» EXERCISE BRIEF: Report how many lines in the entries below contain the string "navigateur". Case counts, and your reply should be that number alone.

» EXTRACTED RECORDS:
—————
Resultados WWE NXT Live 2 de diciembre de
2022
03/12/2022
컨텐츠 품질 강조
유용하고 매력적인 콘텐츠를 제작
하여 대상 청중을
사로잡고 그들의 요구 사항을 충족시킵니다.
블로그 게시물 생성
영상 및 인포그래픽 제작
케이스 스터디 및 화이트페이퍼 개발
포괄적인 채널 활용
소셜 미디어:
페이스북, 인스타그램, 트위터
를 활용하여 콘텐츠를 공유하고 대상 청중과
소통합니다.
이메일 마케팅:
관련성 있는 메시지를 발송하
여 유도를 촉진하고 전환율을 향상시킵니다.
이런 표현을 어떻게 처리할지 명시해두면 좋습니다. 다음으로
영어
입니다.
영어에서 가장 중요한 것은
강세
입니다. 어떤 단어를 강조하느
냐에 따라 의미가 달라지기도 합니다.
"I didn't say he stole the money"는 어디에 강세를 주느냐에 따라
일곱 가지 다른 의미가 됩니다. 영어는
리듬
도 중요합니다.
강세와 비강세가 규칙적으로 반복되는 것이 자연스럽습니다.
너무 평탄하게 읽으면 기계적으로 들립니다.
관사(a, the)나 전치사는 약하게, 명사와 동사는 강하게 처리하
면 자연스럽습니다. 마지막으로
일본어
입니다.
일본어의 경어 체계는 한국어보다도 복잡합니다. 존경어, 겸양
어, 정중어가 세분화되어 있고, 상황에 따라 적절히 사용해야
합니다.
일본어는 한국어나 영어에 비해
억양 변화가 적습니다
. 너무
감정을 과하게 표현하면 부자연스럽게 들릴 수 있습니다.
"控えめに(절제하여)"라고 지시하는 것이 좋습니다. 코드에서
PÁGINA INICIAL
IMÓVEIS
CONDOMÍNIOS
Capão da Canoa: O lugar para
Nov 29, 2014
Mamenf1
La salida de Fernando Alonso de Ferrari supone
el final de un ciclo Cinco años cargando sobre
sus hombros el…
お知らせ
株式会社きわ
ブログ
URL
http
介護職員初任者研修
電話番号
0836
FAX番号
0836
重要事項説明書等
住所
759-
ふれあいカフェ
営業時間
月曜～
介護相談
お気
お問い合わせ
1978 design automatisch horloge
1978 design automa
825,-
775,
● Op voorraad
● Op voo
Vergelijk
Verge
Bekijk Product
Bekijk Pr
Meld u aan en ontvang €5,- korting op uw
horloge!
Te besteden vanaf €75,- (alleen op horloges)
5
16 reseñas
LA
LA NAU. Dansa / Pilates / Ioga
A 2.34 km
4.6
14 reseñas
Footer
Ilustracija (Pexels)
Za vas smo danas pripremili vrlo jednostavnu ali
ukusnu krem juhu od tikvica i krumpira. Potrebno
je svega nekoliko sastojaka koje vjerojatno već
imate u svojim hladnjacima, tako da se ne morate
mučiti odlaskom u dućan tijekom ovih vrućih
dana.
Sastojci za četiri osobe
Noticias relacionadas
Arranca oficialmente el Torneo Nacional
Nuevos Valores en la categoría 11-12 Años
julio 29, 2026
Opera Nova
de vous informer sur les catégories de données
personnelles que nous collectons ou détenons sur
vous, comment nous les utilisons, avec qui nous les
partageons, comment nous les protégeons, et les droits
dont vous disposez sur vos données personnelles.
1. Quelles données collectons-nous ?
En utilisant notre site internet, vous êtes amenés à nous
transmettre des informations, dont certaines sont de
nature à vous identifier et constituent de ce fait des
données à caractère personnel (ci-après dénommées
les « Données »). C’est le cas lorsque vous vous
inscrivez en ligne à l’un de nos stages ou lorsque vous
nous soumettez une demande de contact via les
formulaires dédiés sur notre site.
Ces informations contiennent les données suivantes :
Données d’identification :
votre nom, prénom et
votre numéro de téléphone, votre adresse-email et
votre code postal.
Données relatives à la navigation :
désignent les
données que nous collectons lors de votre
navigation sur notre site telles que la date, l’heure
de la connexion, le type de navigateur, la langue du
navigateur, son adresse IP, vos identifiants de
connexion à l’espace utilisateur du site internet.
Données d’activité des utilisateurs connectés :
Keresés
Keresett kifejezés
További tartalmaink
—————
» SOLUTION TO THIS PROBLEM: 2